A verbatim repetition of the data below is requested, without images.

Data provided:

*-*-*

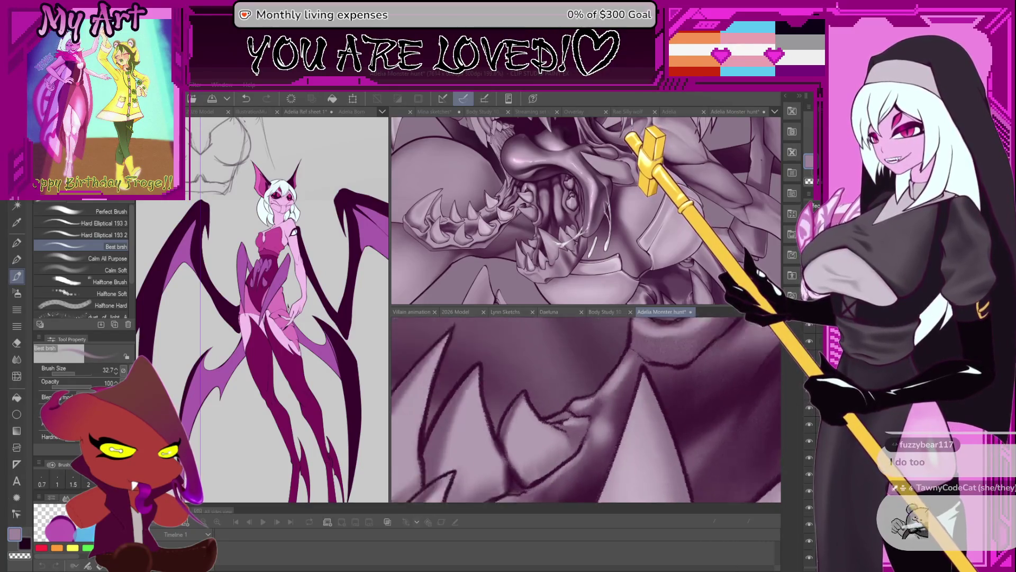
{"action": "left_click_drag", "start_coordinate": [541, 421], "coordinate": [564, 400]}
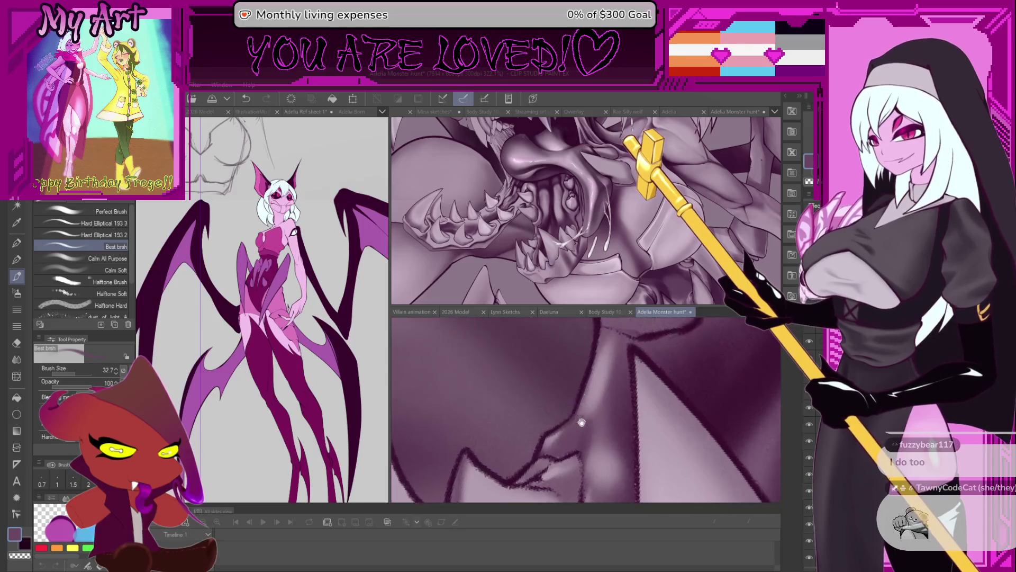
{"action": "scroll", "coordinate": [603, 385], "scroll_direction": "down", "scroll_amount": 5}
{"action": "scroll", "coordinate": [592, 429], "scroll_direction": "up", "scroll_amount": 3}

*-*-*

Answer space:
{"action": "left_click_drag", "start_coordinate": [541, 421], "coordinate": [564, 400]}
{"action": "scroll", "coordinate": [603, 385], "scroll_direction": "down", "scroll_amount": 5}
{"action": "scroll", "coordinate": [592, 429], "scroll_direction": "up", "scroll_amount": 3}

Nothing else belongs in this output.